A white couture gown, inspired by Charles Frederick Worth, stands in Post’s bedroom. A 1920s-style dress with lamé and kimono sleeves, much like the Callot Soeurs designs Post favored, resides in her dressing room.
In her Brussels studio, de Borchgrave directs a team of 18, each specializing in a part of a costume’s creation, whether building a wire structure, painting the ground colors, crafting jewelry or cutting trimmings. We spoke with her at Hillwood on the morning before the exhibit.
“I play with paper; it was my first medium as a child. It’s a very poor [inexpensive] material, so you can use a lot of it and cut it without fear, unlike a canvas. When I was very young my mother took me to museums. I was charmed by Manet’s ‘Le dejeuner sur l’herbe’ and the colors — the green, the white, the black spots. As a child all I could see was the grass, the flowers and the animals at the bottom of paintings. Little by little I could see the people, the costumes, the space. I discovered dresses through painting, and what I liked was the shape, the sculpture, the color, the details.
“[In 1994] I went to New York City to see the Yves Saint Laurent exhibit at the Metropolitan Museum of Art. I was fascinated by it, and by my costume-designer friend’s studio overflowing with dresses and 18th-century shoes. When you’re an artist and you’re in New York, you’re more creative. I was overwhelmed; I knew I had to go back to Brussels and do something. At the time I was working for several [design] companies but wasn’t proud of what I did. One day on the steps of the museum I told my friend I would send her a ticket to come to Brussels. ‘We have to do a paper dress,’ I said. Our first one was an 18th-century costume. Within two years, there was a room filled” with fashion history from Elizabeth I to Coco Chanel.
“I don’t pretend to know a lot about history.

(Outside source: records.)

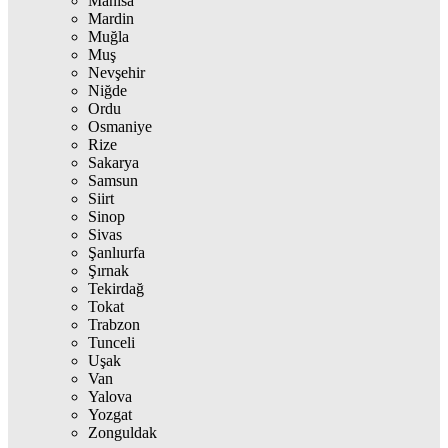
Manisa
Mardin
Muğla
Muş
Nevşehir
Niğde
Ordu
Osmaniye
Rize
Sakarya
Samsun
Siirt
Sinop
Sivas
Şanlıurfa
Şırnak
Tekirdağ
Tokat
Trabzon
Tunceli
Uşak
Van
Yalova
Yozgat
Zonguldak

My inspiration comes from period dresses, but they are subject to my poetic license. I’m really an artist; I sew with paint. I’m crazy about fabrics and bring them to life through paper.

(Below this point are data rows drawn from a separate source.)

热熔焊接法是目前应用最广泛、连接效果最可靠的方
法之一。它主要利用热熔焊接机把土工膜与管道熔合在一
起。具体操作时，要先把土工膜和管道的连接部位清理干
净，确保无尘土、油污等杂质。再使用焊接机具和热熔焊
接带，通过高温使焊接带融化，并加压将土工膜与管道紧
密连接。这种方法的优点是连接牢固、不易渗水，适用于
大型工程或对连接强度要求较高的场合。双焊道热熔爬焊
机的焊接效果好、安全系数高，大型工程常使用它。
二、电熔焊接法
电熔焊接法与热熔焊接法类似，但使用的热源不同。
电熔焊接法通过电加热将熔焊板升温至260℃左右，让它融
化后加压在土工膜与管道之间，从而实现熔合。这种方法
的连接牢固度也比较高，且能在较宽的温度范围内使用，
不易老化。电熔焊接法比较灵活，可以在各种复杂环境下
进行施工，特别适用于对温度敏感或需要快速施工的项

“My new studio is filled with light and very contemporary; my whole team can work together there. It’s like a giant piece of white paper of 15,000 square feet. Every year we use 2.5 miles of paper. It’s interesting to see a period dress in that space. It’s a conversation between the eras.

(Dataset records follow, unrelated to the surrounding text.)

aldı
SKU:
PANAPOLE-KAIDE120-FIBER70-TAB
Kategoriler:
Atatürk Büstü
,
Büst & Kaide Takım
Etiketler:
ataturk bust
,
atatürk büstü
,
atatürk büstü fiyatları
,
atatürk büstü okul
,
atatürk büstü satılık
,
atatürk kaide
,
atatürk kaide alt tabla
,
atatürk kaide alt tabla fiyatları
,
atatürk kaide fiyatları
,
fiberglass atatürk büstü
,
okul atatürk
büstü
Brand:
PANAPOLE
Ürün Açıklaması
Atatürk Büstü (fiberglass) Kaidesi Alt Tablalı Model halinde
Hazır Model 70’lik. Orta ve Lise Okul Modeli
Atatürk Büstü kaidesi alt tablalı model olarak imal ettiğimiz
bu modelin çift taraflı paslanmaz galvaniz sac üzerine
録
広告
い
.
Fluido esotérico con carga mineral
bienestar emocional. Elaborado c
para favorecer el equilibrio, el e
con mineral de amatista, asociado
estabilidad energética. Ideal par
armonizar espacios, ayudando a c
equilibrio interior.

“It gives me pleasure to share what I love. I’d like people who come to see my work to dream about the beauty, the color, the art. I want them to be inspired like I was as a child. You need to be humble in front of art. Everything has already been done, but everyone can [contribute] something new.”
Pret-a-Papier: The Exquisite Art of Isabelle de Borchgrave
On view at Hillwood Estate Museum & Gardens through Dec. 30.
4155 Linnean Ave. NW, Washington, D.C.